The 2001 Front Range Student Ecology Symposium, being held March 14-15 at Colorado State University’s Fort Collins campus, will showcase outstanding ecological research.
The symposium’s popularity has been increasing since 1998 when it grew from a Colorado State student meeting into a regional event that now includes over 100 participants with student presenters from throughout the state and all Front Range colleges.
Students studying environmental science, conservation biology, ecology and related fields are encouraged to present their work, share ideas and meet others in the field of ecology and environmental science. Headlining the symposium will be a keynote panel discussion given by experts about advocacy in the environmental sciences.
"These student presenters, in particular, have a lot to gain from the experience in that it provides a low-key setting in which to practice their oral and poster presentations that they may be giving later at a scientific meeting," said Debra Finn, a doctoral student in biology at Colorado State.
The students will present on topics such as carbon exchange in Arctic ecosystems and waterbird habitat selection in the western United States. The presentations will be given to the students’ peers, professors and judges who will provide helpful critiques based on style, content, organization and originality.
The panel discussion will be led by four nationally recognized scientists: Stephen Schneider of Stanford University; William Laurenroth of Colorado State University; Ann Bartuska of the United States Forest Service; and Jane Bock of the University of Colorado, Boulder.

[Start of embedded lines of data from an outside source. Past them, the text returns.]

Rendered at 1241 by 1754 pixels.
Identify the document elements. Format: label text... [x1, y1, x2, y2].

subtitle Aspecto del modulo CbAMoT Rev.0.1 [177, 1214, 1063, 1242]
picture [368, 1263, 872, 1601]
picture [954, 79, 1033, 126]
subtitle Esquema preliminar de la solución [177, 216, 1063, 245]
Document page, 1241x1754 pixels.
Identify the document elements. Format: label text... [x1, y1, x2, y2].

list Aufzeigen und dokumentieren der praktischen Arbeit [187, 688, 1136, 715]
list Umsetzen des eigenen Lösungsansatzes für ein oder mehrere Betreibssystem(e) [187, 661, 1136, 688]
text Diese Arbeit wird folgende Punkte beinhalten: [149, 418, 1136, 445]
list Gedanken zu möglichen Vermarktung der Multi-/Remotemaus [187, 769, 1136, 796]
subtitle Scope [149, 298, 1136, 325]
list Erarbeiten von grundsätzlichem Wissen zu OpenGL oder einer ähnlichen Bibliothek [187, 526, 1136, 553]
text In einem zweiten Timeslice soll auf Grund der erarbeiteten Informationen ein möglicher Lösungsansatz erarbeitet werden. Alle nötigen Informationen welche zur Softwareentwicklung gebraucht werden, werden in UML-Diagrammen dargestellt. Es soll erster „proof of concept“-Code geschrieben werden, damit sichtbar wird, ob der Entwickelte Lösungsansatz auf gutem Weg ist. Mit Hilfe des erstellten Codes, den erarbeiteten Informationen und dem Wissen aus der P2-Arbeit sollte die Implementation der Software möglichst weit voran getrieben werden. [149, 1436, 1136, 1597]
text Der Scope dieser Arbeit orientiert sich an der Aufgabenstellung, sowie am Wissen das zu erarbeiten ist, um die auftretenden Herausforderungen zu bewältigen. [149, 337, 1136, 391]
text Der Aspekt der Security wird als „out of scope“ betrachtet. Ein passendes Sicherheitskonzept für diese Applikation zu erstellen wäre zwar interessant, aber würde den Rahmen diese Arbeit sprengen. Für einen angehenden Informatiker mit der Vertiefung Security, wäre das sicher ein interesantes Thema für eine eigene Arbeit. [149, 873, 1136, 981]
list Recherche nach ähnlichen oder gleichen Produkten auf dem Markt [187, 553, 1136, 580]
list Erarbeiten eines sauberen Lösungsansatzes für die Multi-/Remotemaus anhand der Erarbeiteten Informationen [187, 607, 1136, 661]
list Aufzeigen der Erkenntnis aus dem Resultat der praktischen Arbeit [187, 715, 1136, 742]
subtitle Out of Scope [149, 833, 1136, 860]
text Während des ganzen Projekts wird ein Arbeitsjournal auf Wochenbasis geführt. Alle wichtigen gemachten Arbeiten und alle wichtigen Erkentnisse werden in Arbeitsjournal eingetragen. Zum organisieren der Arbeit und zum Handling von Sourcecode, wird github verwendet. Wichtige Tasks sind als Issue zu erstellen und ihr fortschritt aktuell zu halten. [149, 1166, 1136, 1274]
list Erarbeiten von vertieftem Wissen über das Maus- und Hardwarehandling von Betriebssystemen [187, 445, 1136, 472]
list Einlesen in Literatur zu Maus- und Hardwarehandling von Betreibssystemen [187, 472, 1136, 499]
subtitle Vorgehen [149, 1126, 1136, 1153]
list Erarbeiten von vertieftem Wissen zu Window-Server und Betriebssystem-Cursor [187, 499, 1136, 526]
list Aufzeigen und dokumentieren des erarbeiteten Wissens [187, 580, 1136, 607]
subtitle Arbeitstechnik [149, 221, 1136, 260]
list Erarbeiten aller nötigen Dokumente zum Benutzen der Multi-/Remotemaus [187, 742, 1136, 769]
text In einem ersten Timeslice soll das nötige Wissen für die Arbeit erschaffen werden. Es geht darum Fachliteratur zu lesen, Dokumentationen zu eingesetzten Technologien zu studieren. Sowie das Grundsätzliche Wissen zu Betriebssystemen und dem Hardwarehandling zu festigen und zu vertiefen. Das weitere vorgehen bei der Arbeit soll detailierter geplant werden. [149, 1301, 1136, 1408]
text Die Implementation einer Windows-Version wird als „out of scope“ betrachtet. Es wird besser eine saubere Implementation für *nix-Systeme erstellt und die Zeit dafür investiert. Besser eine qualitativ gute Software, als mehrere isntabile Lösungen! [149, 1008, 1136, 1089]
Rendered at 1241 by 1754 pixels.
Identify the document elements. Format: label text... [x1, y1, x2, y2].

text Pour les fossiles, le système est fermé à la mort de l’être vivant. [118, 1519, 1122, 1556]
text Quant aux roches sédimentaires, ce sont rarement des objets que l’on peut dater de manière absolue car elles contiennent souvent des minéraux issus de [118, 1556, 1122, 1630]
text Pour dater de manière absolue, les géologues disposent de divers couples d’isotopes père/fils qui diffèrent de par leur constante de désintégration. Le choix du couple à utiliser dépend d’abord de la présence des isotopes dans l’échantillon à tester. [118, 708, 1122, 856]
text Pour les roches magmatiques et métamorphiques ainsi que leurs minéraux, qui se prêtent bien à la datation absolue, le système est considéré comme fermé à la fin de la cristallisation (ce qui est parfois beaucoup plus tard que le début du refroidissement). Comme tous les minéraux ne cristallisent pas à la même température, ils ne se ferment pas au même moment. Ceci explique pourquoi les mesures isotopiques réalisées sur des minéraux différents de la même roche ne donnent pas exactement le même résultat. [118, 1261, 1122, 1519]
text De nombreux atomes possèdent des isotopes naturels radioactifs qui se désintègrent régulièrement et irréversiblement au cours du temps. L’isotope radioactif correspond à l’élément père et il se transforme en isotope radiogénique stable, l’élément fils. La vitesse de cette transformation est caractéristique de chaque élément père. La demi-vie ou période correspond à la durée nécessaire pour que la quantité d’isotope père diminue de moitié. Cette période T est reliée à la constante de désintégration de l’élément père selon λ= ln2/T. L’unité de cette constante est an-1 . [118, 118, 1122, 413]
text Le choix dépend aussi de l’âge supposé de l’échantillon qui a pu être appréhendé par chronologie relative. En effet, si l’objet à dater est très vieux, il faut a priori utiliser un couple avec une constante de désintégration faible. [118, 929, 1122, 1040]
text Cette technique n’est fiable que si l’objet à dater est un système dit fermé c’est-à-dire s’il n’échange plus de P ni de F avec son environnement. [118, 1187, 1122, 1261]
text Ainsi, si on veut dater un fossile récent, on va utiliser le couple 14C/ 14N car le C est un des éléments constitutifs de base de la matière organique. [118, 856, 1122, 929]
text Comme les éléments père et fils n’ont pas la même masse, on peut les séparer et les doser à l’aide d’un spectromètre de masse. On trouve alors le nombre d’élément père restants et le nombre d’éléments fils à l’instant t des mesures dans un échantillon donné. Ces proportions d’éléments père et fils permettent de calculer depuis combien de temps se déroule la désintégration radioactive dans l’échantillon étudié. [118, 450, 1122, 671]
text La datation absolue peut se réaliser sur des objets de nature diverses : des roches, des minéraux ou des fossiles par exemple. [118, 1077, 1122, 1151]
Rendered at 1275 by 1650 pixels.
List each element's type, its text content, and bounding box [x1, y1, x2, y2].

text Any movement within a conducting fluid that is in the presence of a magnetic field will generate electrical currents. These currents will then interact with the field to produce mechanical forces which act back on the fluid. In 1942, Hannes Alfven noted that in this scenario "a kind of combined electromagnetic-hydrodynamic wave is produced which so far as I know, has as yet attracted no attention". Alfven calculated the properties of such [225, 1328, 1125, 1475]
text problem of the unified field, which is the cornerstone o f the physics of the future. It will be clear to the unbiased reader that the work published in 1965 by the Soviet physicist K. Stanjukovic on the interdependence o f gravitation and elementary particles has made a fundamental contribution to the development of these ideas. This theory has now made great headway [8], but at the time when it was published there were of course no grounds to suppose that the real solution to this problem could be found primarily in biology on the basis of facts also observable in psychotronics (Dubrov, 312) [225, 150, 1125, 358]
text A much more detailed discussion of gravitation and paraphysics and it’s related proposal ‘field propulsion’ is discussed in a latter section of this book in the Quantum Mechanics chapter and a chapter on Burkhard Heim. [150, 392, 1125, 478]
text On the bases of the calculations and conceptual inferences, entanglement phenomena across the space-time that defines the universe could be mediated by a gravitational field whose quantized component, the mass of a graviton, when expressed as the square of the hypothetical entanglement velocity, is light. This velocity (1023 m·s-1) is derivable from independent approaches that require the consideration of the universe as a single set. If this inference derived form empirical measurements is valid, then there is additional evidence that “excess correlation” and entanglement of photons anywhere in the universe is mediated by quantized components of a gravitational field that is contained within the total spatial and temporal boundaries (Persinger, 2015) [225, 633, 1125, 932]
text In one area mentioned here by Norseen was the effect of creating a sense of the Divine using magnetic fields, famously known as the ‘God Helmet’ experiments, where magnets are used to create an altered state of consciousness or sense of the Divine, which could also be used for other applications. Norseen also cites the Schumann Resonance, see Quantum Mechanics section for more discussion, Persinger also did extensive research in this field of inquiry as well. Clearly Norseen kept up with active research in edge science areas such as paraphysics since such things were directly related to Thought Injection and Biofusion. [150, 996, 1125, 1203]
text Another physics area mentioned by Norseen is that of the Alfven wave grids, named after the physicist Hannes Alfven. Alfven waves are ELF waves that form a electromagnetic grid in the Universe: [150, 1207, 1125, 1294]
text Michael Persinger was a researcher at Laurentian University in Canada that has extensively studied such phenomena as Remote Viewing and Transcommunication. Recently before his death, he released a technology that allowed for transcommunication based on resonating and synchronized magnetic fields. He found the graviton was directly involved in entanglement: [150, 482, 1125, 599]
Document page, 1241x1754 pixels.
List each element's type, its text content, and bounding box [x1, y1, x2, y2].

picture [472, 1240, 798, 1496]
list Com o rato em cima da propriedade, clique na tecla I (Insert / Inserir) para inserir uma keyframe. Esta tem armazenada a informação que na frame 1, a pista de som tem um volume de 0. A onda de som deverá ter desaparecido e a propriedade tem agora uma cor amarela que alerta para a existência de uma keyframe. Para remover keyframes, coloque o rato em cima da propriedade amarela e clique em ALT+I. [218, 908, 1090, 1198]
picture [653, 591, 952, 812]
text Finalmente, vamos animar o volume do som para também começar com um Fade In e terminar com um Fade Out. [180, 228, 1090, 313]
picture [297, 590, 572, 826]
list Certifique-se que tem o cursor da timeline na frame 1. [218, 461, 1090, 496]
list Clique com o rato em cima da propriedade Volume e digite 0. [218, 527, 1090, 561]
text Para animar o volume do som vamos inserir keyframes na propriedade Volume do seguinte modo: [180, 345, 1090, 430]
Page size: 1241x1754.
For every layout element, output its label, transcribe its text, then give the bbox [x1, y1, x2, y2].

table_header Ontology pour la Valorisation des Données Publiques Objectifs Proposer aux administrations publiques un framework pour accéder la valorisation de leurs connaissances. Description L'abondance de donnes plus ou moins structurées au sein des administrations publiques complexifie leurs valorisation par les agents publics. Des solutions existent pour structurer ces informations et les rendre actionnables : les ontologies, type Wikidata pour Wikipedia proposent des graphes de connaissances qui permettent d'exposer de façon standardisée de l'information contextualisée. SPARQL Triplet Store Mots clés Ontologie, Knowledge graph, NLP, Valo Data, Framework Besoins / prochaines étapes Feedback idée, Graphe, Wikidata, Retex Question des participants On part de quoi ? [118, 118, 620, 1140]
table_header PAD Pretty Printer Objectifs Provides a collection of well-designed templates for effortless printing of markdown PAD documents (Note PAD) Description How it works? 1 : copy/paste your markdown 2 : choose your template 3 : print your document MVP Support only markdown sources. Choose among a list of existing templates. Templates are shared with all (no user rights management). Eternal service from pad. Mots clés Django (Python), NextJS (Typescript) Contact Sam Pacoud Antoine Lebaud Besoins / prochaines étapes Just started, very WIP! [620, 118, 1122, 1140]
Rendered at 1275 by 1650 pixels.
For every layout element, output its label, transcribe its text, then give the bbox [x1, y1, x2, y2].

The issue of advocacy is particularly sensitive considering that scientists often hold dramatically different opinions on the level of advocacy that is acceptable.
The goal of the panel discussion is to introduce young scientists to this issue and discuss guidelines to which they may formulate their own role in science advocacy as they advance their careers. Some of the arguments that will be raised include whether advocating a policy position compromises scientific credibility or if scientists should simply disseminate the results of their findings.
"I feel the students will respond very positively to having this (advocacy) issue presented in a way that they are able to view all sides and make decisions on how to deal with this issue in their own careers," said Nichole Barger, a doctoral student in ecology.
The panel discussion will be on March 14 from 2-4 p.m. in the Lory Student Center, Cherokee Park room. The discussion is free and open to the public and will be followed by a post panel discussion social event from 5-6 p.m. in the Lory Student Center, University Club room.
The symposium will be held March 15 from 9 a.m.-8 p.m. Student oral and poster presentations will be from 10 a.m.-4 p.m. on the second-floor of the Lory Student Center. Following the presentations will be a brief closing address and then a social event and awards presentation featuring live music from the Ecotones and the symposium’s first annual ecological performance art and poetry slam.
Participating institutions in the Front Range Student Ecology Symposium are Colorado State, University of Colorado at Boulder, University of Denver, Colorado College, University of Southern Colorado, Fort Lewis College, University of Wyoming, University of Northern Colorado, Adams State College, Mesa State College, University of Colorado at Colorado Springs, Front Range Community College and Western State College.